Honestly, this was the first time that I published in Polymer Chemistry. Many of our earlier work was very much related to physical chemistry, engineering, analytics and physics of polymers and I did not consider our work as being pure polymer chemistry. Nevertheless, I was very much impressed by the rise of this journal, in which many of my friends and colleagues are deeply involved. I also find the topics that are covered extremely interesting, especially the strong focus on controlled radical polymerisation, I am a loyal reader of this beautiful journal. Within this context, I find it amusing that my first paper in Polymer Chemistry is not related to controlled radical polymerisation at all, but we present a new way of forming modular polycyclic structures via step-growth, which we had never used before. In any case, I found this topic to be exactly in scope of Polymer Chemistry, which made it easy for me to chose it for this publication.

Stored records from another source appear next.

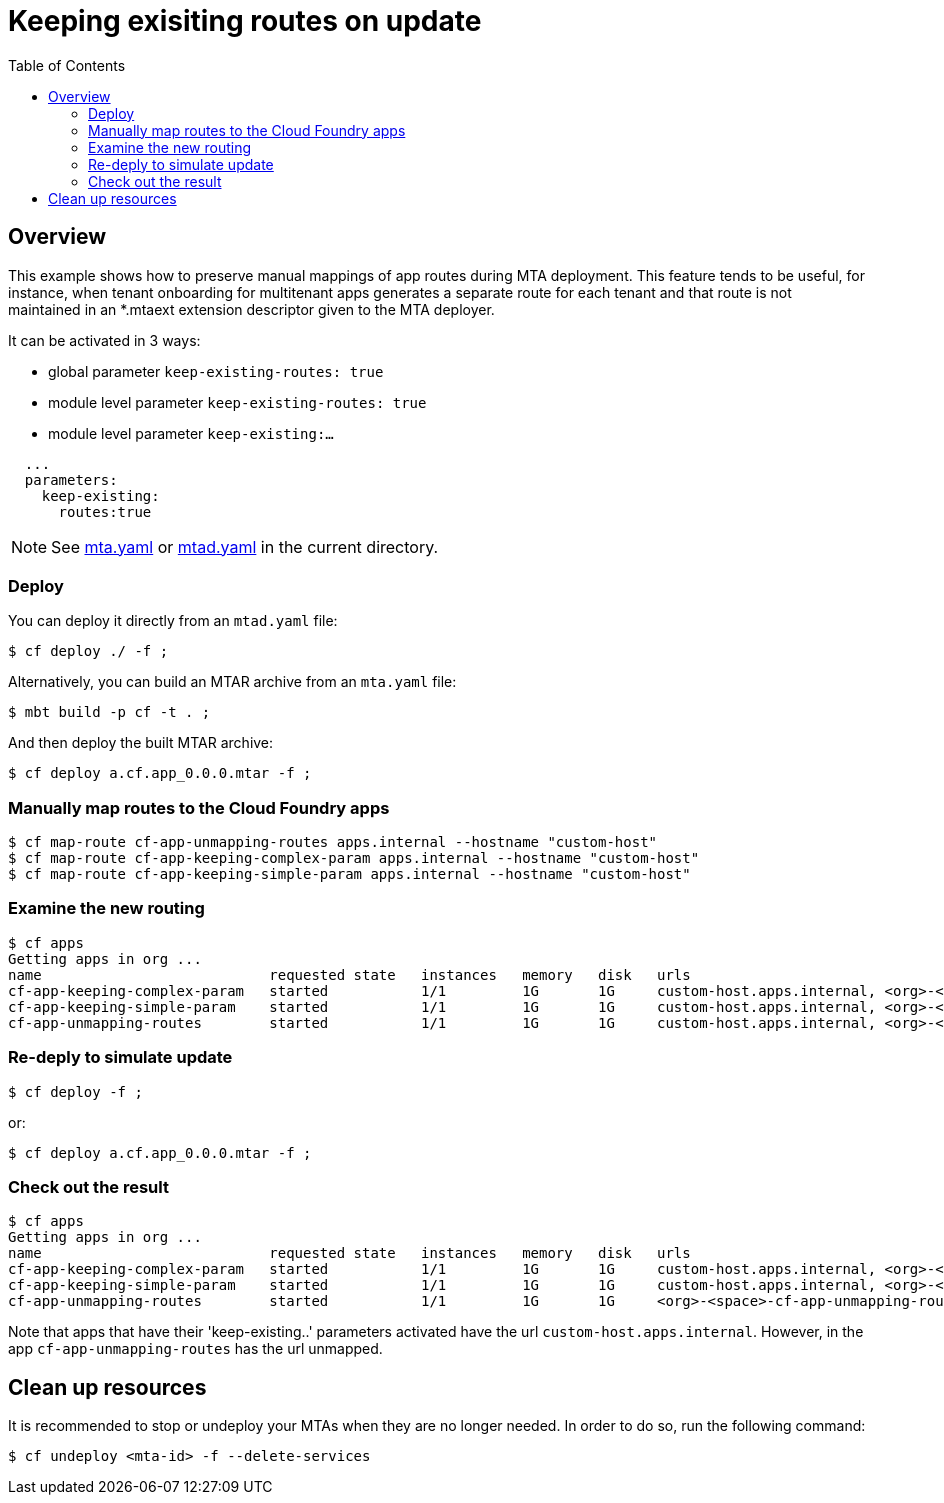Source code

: # Keeping exisiting routes on update
:toc:

## Overview
This example shows how to preserve manual mappings of app routes during MTA deployment. This feature tends to be useful, for instance, when tenant onboarding for multitenant apps generates a separate route for each tenant and that route is not maintained in an *.mtaext extension descriptor given to the MTA deployer. 

It can be activated in 3 ways:

* global parameter `keep-existing-routes: true` 
* module level parameter `keep-existing-routes: true`
* module level parameter `keep-existing:...`

```bash 
  ...
  parameters:
    keep-existing: 
      routes:true
```
NOTE: See link:mta.yaml[mta.yaml] or link:mtad.yaml[mtad.yaml] in the current directory.

### Deploy 

You can deploy it directly from an `mtad.yaml` file:

```bash
$ cf deploy ./ -f ;
```

Alternatively, you can build an MTAR archive from an `mta.yaml` file:

```bash
$ mbt build -p cf -t . ;
```

And then deploy the built MTAR archive:

```bash
$ cf deploy a.cf.app_0.0.0.mtar -f ;
```

### Manually map routes to the Cloud Foundry apps

```bash
$ cf map-route cf-app-unmapping-routes apps.internal --hostname "custom-host"
$ cf map-route cf-app-keeping-complex-param apps.internal --hostname "custom-host"
$ cf map-route cf-app-keeping-simple-param apps.internal --hostname "custom-host"
  
```
### Examine the new routing

```bash
$ cf apps
Getting apps in org ...
name                           requested state   instances   memory   disk   urls
cf-app-keeping-complex-param   started           1/1         1G       1G     custom-host.apps.internal, <org>-<space>-cf-app-keeping-complex-param.<default-domain>, 
cf-app-keeping-simple-param    started           1/1         1G       1G     custom-host.apps.internal, <org>-<space>-cf-app-keeping-simple-param.<default-domain>
cf-app-unmapping-routes        started           1/1         1G       1G     custom-host.apps.internal, <org>-<space>-cf-app-unmapping-routes.<default-domain>
```

### Re-deply to simulate update

```bash
$ cf deploy -f ;
```
or:

```bash
$ cf deploy a.cf.app_0.0.0.mtar -f ;
```

### Check out the result

```bash
$ cf apps
Getting apps in org ...
name                           requested state   instances   memory   disk   urls
cf-app-keeping-complex-param   started           1/1         1G       1G     custom-host.apps.internal, <org>-<space>-cf-app-keeping-complex-param.<default-domain>, 
cf-app-keeping-simple-param    started           1/1         1G       1G     custom-host.apps.internal, <org>-<space>-cf-app-keeping-simple-param.<default-domain>
cf-app-unmapping-routes        started           1/1         1G       1G     <org>-<space>-cf-app-unmapping-routes.<default-domain>
```
Note that apps that have their 'keep-existing..' parameters activated have the url `custom-host.apps.internal`. However, in the app `cf-app-unmapping-routes` has the url unmapped.

## Clean up resources
It is recommended to stop or undeploy your MTAs when they are no longer needed. In order to do so, run the following command:
``` bash
$ cf undeploy <mta-id> -f --delete-services
```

In which upcoming conferences may our readers meet you?
As I will shortly become dean of our faculty for the next two years, I cannot make exact plans for the near future but you can always meet my students and colleagues from my group at different conferences world-wide presenting our work. A group of my students, for instance will present our results in the field of nano-composite materials at the Fourth International Conference on Multifunctional, Hybrid and Nanomaterials in Sitges, Spain, 9 – 13 March 2015.
How do you spend your spare time?
I have a family with four small children and my wife and I are both work full days. This means that most of my time outside of the university is spent taking care of my children and organising daily life, which I very much enjoy. There is consequently not much time left for personal hobbies in the moment, but the time with my family gives me strength for my scientific endeavours as it clears my mind and wipes away old thoughts making room for new ideas.
Which profession would you choose if you were not a scientist?
Actually, I am very pleased with my job and enjoy most of my time being a Professor of Macromolecular Chemistry. The second best choice for me would have been an architect. I always loved making construction designs and graphics and I would love to design buildings from scratch. In a way, this would be similar to what I am doing now, but aiming at much larger structures. As an architect of molecules, however I am also very happy, although I haven’t found any inhabitants for our little macromolecular constructions yet!
Titin-mimicking polycyclic polymers with shape regeneration and healing properties
Jan-Hendrik Schuetz, Peng Wentao and Philipp Vana
Polycyclic polymers based on cyclic (ABC)n-multiblock-copolymers are formed via stepwise polymerisation of three individual blocks and exploiting the ring merging reaction of these ring polymers. The so-obtained precursor ring-polymers were interconnected via click reaction. Small blocks within the rings with the ability to form self-complementary hydrogen bonds lead to intra- and intermolecular links between polycyclic polymers. The obtained materials, which mimic nature’s paragon Titin, have some extraordinary material properties concerning elasticity and energy dissipation.
Cyrille Boyer is a guest web-writer for Polymer Chemistry. He is currently an Associate Professor and an ARC-Future Fellow in the School of Chemical Engineering, University of New South Wales (Australia) and deputy director of the Australian Centre for NanoMedicine.